Originally published by The NY Times
The federal government has spent $80 million to care for and reunite migrant children who were separated from their parents by immigration authorities, a figure that continues to grow months after the policy ended because more than 140 children are still in custody.
The first official price tag on family separations — which ended abruptly in June in the face of widespread public opposition — comes to about $30,000 per child. That data, along with new details on the children who remain mired in the policy’s lingering effects, were handed over last week by the Health and Human Services Department to members of Congress, who shared the report with The New York Times.
“That is outrageous,” said Representative Rosa DeLauro of Connecticut, the ranking Democrat on the House Appropriations subcommittee that pays for the shelter program that houses the separated children. She said the government could have more productively used the money on other efforts.
“It has been at least seven months since the Trump administration began traumatizing thousands of families and they still have not fully resolved this tragedy,” Ms. DeLauro said.
Among the uncertainties that remain is what will become of the children who are still in federal detention, apart from their families because of various legal and logistical hurdles.
The parents of 30 of the children have been declared “ineligible” for reunification based on their criminal histories, though immigrant advocates have argued that some parents were unfairly included based on old or minor convictions that would not affect their ability to safely care for their own children.

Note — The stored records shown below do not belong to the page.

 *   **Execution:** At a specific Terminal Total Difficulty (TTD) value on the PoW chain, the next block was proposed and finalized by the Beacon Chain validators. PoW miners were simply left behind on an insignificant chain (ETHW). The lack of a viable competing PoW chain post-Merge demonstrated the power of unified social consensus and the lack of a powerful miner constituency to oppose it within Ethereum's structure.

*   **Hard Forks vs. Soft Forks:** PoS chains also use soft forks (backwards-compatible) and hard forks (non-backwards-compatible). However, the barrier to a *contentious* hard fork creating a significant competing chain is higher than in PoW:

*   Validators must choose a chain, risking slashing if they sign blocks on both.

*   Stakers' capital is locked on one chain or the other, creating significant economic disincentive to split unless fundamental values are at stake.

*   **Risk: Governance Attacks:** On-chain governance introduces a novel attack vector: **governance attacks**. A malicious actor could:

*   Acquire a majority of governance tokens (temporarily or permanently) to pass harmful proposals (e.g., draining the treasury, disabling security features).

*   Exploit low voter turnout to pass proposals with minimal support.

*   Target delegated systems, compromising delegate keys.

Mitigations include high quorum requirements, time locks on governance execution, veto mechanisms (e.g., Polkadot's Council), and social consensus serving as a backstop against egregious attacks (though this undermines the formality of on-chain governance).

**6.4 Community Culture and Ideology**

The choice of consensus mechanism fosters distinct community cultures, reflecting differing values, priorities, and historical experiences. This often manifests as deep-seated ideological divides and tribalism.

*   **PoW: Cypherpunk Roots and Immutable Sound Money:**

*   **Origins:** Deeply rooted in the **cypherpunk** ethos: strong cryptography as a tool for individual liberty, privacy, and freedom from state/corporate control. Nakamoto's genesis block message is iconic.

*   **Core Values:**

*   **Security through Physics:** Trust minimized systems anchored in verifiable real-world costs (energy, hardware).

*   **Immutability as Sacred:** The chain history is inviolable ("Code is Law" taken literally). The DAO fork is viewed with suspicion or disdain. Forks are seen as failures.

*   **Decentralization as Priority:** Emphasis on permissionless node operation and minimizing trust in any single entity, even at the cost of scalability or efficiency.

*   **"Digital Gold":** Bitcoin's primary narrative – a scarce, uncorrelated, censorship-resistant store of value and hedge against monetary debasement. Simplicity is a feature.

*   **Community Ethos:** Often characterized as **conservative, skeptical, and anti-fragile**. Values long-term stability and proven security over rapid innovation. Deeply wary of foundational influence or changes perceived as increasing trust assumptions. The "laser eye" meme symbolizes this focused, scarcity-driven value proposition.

The remaining 117 detained children all have parents who were deported without them, according to the report. A variety of volunteers and nongovernment organizations working with the federal government have been trolling through remote parts of Central America to try to find the parents — 11 of whom have not yet been located.
Of those who have been found, seven parents asked that their children be returned home. Those deportations were still pending as of Nov. 6, when the report was drafted. A total of 99 parents had waived their rights to reunification and left their children in the United States alone, presumably fearing what the child could face if sent home. For most families, that means violence, severe poverty, or both.
Evelyn Stauffer, a spokeswoman for Health and Human Services, said that the agency “takes its duty to care for all children referred to its care and custody with the utmost seriousness.” She added that the agency was still working to reunify the children with their parents or place them with sponsors, and that 92 percent had been discharged thus far. Those children who could not be placed with sponsors will remain in the agency’s care “until their day in immigration court, or until they turn 18,” Ms. Stauffer said.
Lee Gelernt, the American Civil Liberties Union lawyer who represented separated parents in court, said that he would continue to push for the government to provide resources to the families.
“It’s now been five months since the court issued the injunction and still there are many children sitting by themselves in government facilities,” Mr. Gelernt said. “Unfortunately, there’s still a lot more work to do to reunify all the children, and then we will need to get these families medical help to deal with the trauma caused by the separation.”
Family separations came as a result of a Trump administration plan — known as “zero tolerance” — to prosecute anyone who crossed the border illegally. As a result, adults who were traveling with children had to be separated from them, because children cannot be held in criminal custody.
The policy quickly drew widespread condemnation from across the political spectrum, and Mr. Trump reversed it just two months after it was formally announced. In late June, a federal judge in San Diego, in the case brought by the A.C.L.U., ordered the government to reunify all of the families.
The report was the latest of several reviews of the separations policy. Last month, the Department of Homeland Security’s inspector general issued a report stating that the agency had begun its enforcement effort when it was “not fully prepared to implement the administration’s zero tolerance policy or to deal with some of its aftereffects.”
Among other problems, the report said, the agency failed to keep records of the locations of parents and children after they were separated, making reunifications more difficult, and violated rules that limit the amount of time that children can be held in processing centers along the border.
A second report, published in October by the Government Accountability Office, said that the Trump administration did not tell key government agencies about the zero tolerance policy before publicly announcing it in April, leaving the officials responsible for carrying it out unprepared to handle the consequences.